I got Otis from a breeder of duck dogs on the seacoast, I went there with my wife and then almost 2 year old daughter. My daughter had hair down to her bum back then. As we walked into the back yard all the 8 week old pups came over. All the puppies would jump up on my daughter and try to knock her over, or bite and pull her by her hair off her feet. While my wife was fighting off the onslaught of puppies from all directions Otis came over sat down next to my daughter and my wife. I said that is the one I will take. Its funny how some might look at that as a weak dog or not aggressive, but he was always a protector of my kids right from that day on. He grew to around 82 to 85 pounds and did some amazing retrieves, he was all nose, all heart and still a big puppy trying to climb onto my lap when I watched tv. I would come home some nights and throw my girls over my shoulder when they were younger and rough house with my girls over the years, Otis would bark at me till I stopped. He wouldn’t bark in a mean way but he just didn’t like it. When we brought my youngest home from the hospital he would push himself between any visitors and my baby girl. If anyone held her he didn’t know he would bark at them till they put her down, he was their protector.

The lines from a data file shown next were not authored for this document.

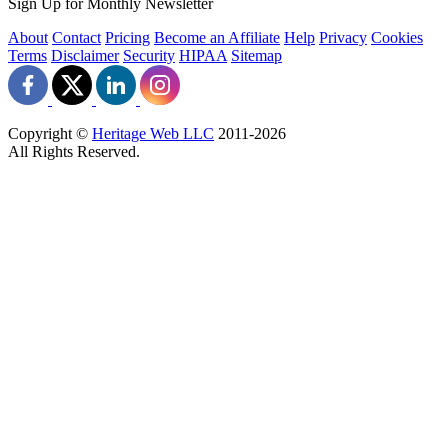
Sign Up for Monthly Newsletter
About
Contact
Pricing
Become an Affiliate
Help
Privacy
Cookies
Terms
Disclaimer
Security
HIPAA
Sitemap
Copyright ©
Heritage Web LLC
2011-
2026
All Rights Reserved.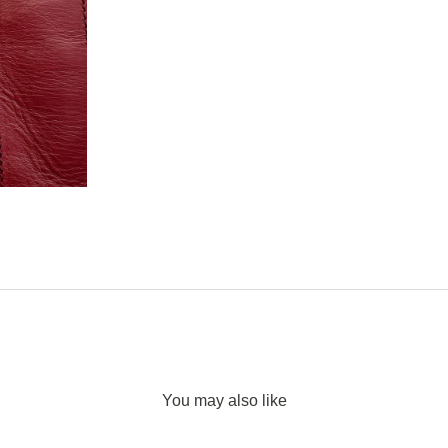
You may also like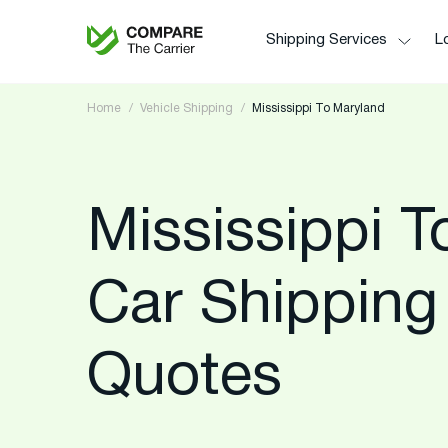
Shipping Services
Lo
Home
Vehicle Shipping
Mississippi To Maryland
Mississippi 
Car Shipping
Quotes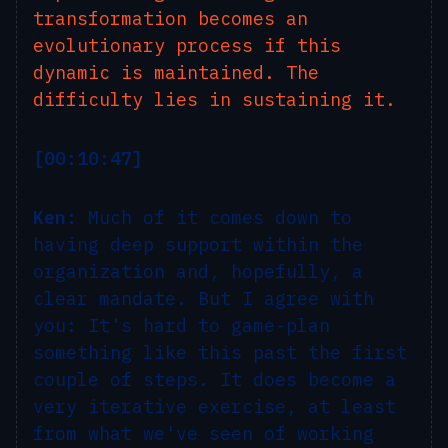
transformation becomes an
evolutionary process if this
dynamic is maintained. The
difficulty lies in sustaining it.
[00:10:47]
Ken:
Much of it comes down to
having deep support within the
organization and, hopefully, a
clear mandate. But I agree with
you: It's hard to game-plan
something like this past the first
couple of steps. It does become a
very iterative exercise, at least
from what we've seen of working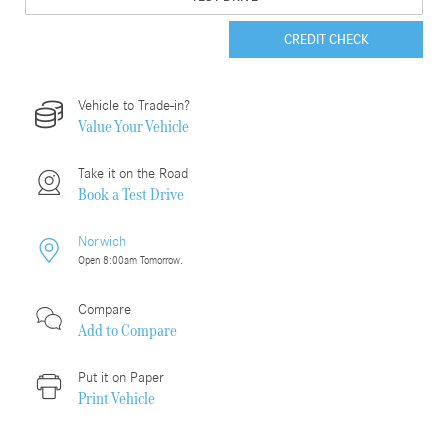
CREDIT CHECK
Vehicle to Trade-in?
Value Your Vehicle
Take it on the Road
Book a Test Drive
Norwich
Open 8:00am Tomorrow.
Compare
Add to
Compare
Put it on Paper
Print Vehicle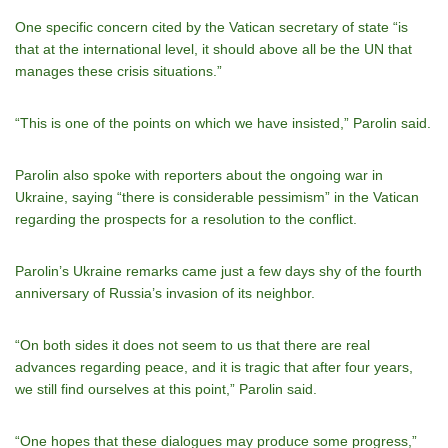
One specific concern cited by the Vatican secretary of state “is
that at the international level, it should above all be the UN that
manages these crisis situations.”
“This is one of the points on which we have insisted,” Parolin said.
Parolin also spoke with reporters about the ongoing war in
Ukraine, saying “there is considerable pessimism” in the Vatican
regarding the prospects for a resolution to the conflict.
Parolin’s Ukraine remarks came just a few days shy of the fourth
anniversary of Russia’s invasion of its neighbor.
“On both sides it does not seem to us that there are real
advances regarding peace, and it is tragic that after four years,
we still find ourselves at this point,” Parolin said.
“One hopes that these dialogues may produce some progress,”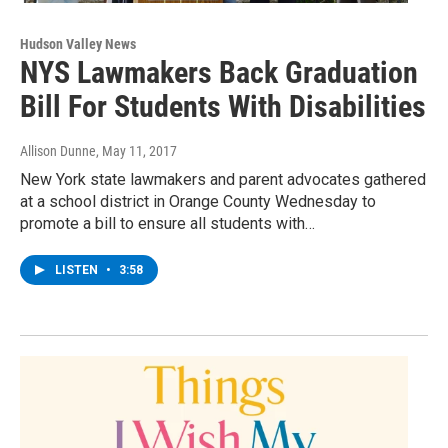
Hudson Valley News
NYS Lawmakers Back Graduation
Bill For Students With Disabilities
Allison Dunne
, May 11, 2017
New York state lawmakers and parent advocates gathered
at a school district in Orange County Wednesday to
promote a bill to ensure all students with…
LISTEN
•
3:58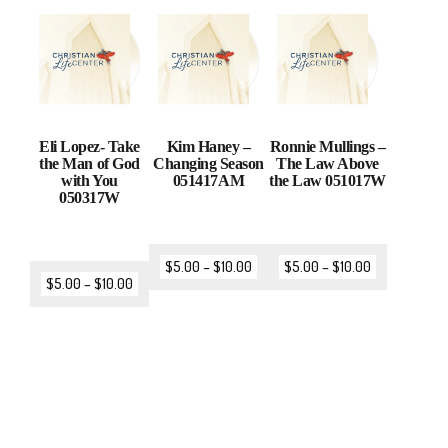
Eli Lopez- Take
Kim Haney –
Ronnie Mullings –
the Man of God
Changing Season
The Law Above
with You
051417AM
the Law 051017W
050317W
$
5.00
–
$
10.00
$
5.00
–
$
10.00
$
5.00
–
$
10.00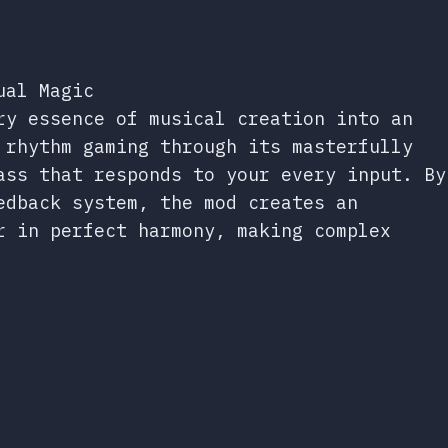
ual Magic
ry essence of musical creation into an
 rhythm gaming through its masterfully
ass that responds to your every input. By
edback system, the mod creates an
r in perfect harmony, making complex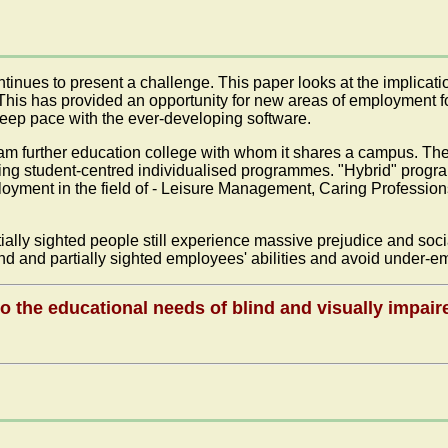
inues to present a challenge. This paper looks at the implicatio
is has provided an opportunity for new areas of employment for 
keep pace with the ever-developing software.
m further education college with whom it shares a campus. The 
ing student-centred individualised programmes. "Hybrid" progr
loyment in the field of - Leisure Management, Caring Professi
rtially sighted people still experience massive prejudice and soc
blind and partially sighted employees' abilities and avoid unde
o the educational needs of blind and visually impair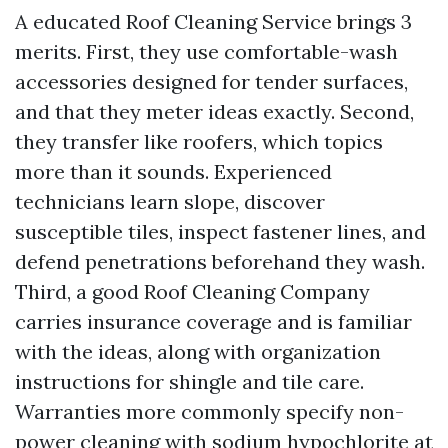
A educated Roof Cleaning Service brings 3
merits. First, they use comfortable-wash
accessories designed for tender surfaces,
and that they meter ideas exactly. Second,
they transfer like roofers, which topics
more than it sounds. Experienced
technicians learn slope, discover
susceptible tiles, inspect fastener lines, and
defend penetrations beforehand they wash.
Third, a good Roof Cleaning Company
carries insurance coverage and is familiar
with the ideas, along with organization
instructions for shingle and tile care.
Warranties more commonly specify non-
power cleaning with sodium hypochlorite at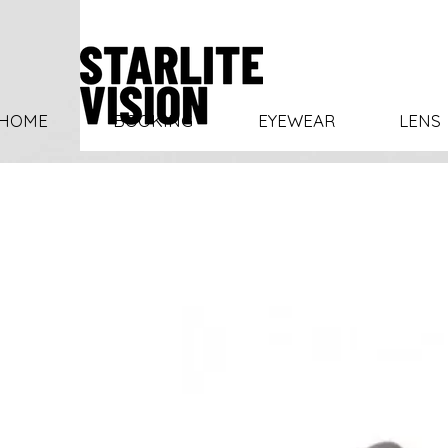
HOME
BOOKING
EYEWEAR
LENS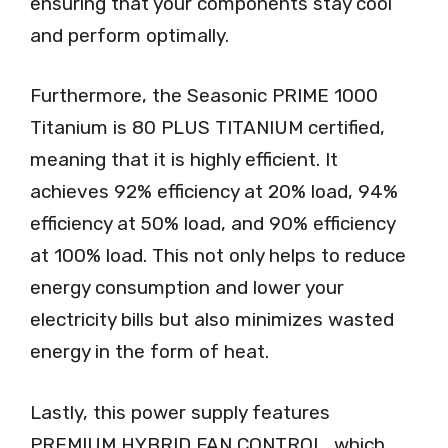
ensuring that your components stay cool
and perform optimally.
Furthermore, the Seasonic PRIME 1000
Titanium is 80 PLUS TITANIUM certified,
meaning that it is highly efficient. It
achieves 92% efficiency at 20% load, 94%
efficiency at 50% load, and 90% efficiency
at 100% load. This not only helps to reduce
energy consumption and lower your
electricity bills but also minimizes wasted
energy in the form of heat.
Lastly, this power supply features
PREMIUM HYBRID FAN CONTROL, which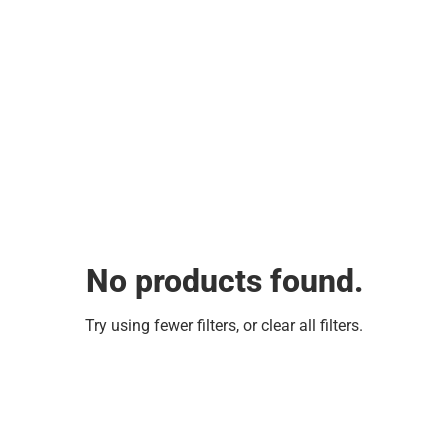
No products found.
Try using fewer filters, or
clear all filters
.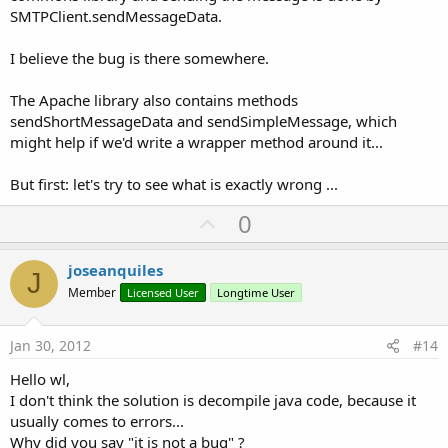
SMTPClient.sendMessageData.
I believe the bug is there somewhere.
The Apache library also contains methods
sendShortMessageData and sendSimpleMessage, which
might help if we'd write a wrapper method around it...
But first: let's try to see what is exactly wrong ...
U
0
p
v
joseanquiles
J
o
Member
Licensed User
Longtime User
t
e
Jan 30, 2012
#14
Hello wl,
I don't think the solution is decompile java code, because it
usually comes to errors...
Why did you say "it is not a bug" ?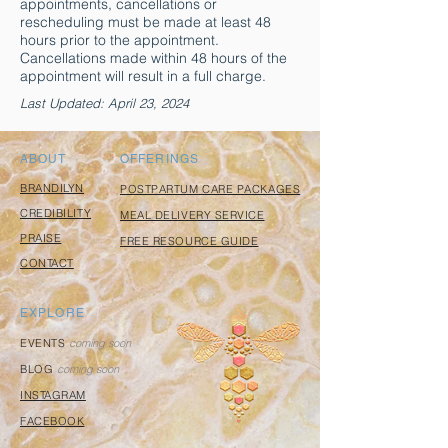
appointments, cancellations or
rescheduling must be made at least 48
hours prior to the appointment.
Cancellations made within 48 hours of the
appointment will result in a full charge.
Last Updated: April 23, 2024
ABOUT
OFFERINGS
BRANDILYN
POSTPARTUM CARE PACKAGES
CREDIBILITY
MEAL DELIVERY SERVICE
PRAISE
FREE RESOURCE GUIDE
CONTACT
EXPLORE
EVENTS
coming soon
BLOG
coming soon
INSTAGRAM
FACEBOOK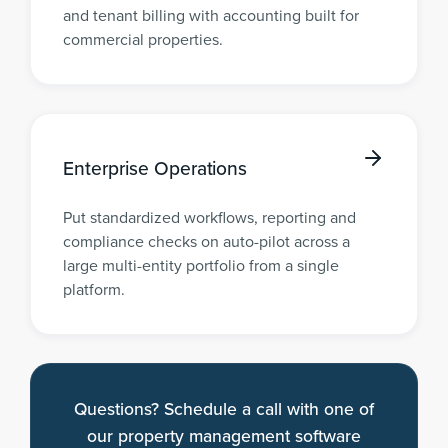
and tenant billing with accounting built for
commercial properties.
Enterprise Operations
Put standardized workflows, reporting and
compliance checks on auto-pilot across a
large multi-entity portfolio from a single
platform.
Questions? Schedule a call with one of
our property management software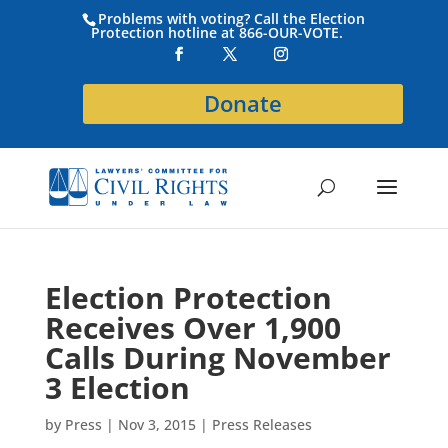
Problems with voting? Call the Election
Protection hotline at 866-OUR-VOTE.
Donate
Election Protection
Receives Over 1,900
Calls During November
3 Election
by
Press
|
Nov 3, 2015
|
Press Releases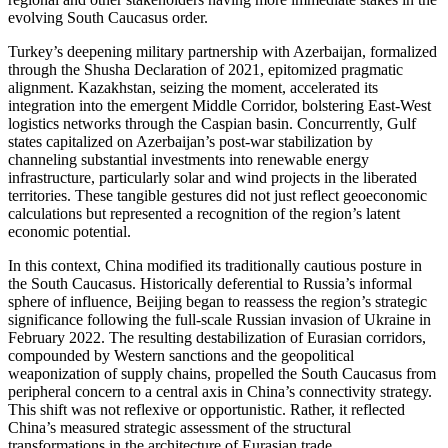
evolving South Caucasus order.
Turkey’s deepening military partnership with Azerbaijan, formalized
through the Shusha Declaration of 2021, epitomized pragmatic
alignment. Kazakhstan, seizing the moment, accelerated its
integration into the emergent Middle Corridor, bolstering East-West
logistics networks through the Caspian basin. Concurrently, Gulf
states capitalized on Azerbaijan’s post-war stabilization by
channeling substantial investments into renewable energy
infrastructure, particularly solar and wind projects in the liberated
territories. These tangible gestures did not just reflect geoeconomic
calculations but represented a recognition of the region’s latent
economic potential.
In this context, China modified its traditionally cautious posture in
the South Caucasus. Historically deferential to Russia’s informal
sphere of influence, Beijing began to reassess the region’s strategic
significance following the full-scale Russian invasion of Ukraine in
February 2022. The resulting destabilization of Eurasian corridors,
compounded by Western sanctions and the geopolitical
weaponization of supply chains, propelled the South Caucasus from
peripheral concern to a central axis in China’s connectivity strategy.
This shift was not reflexive or opportunistic. Rather, it reflected
China’s measured strategic assessment of the structural
transformations in the architecture of Eurasian trade.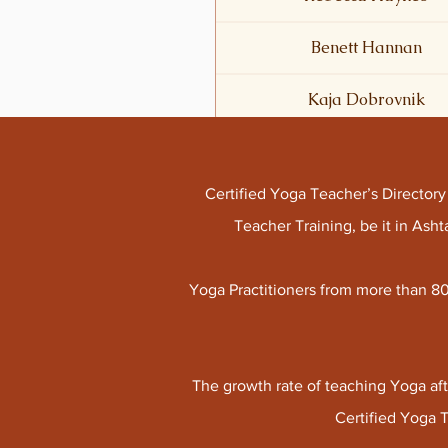
Benett Hannan
Kaja Dobrovnik
Certified Yoga Teacher’s Director
Teacher Training, be it in As
Yoga Practitioners from more than 80
The growth rate of teaching Yoga aft
Certified Yoga 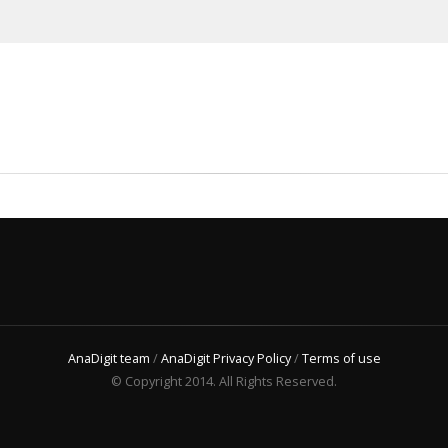
AnaDigit team
/
AnaDigit Privacy Policy
/
Terms of use
© Copyright 2014. All Rights Reserved.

When my youngest was around 2 and head level with Otis I look over and she had her hand in his mouth pulling his tongue with one hand and pulling his whiskers with the other. Although it probably hurt him, he just stood there taking it with his tail wagging. He knew he was bigger and wouldn’t nip or do anything to hurt her my youngest was his favorite, I know he loved her. Otis loved to go duck hunting and he even loved going and watching me miss, If he saw the gun he knew it was time to go have fun. During the summer driving down the road I would catch him tracking birds in the sky, then he would look at me, look back at the birds, look at me again. If he could have spoken I am sure he would ask why I wasn’t shooting at them?. Some days are better than others the last few anyway, I hope the sadness goes away soon. I know I will always miss my little buddy and until we meet again.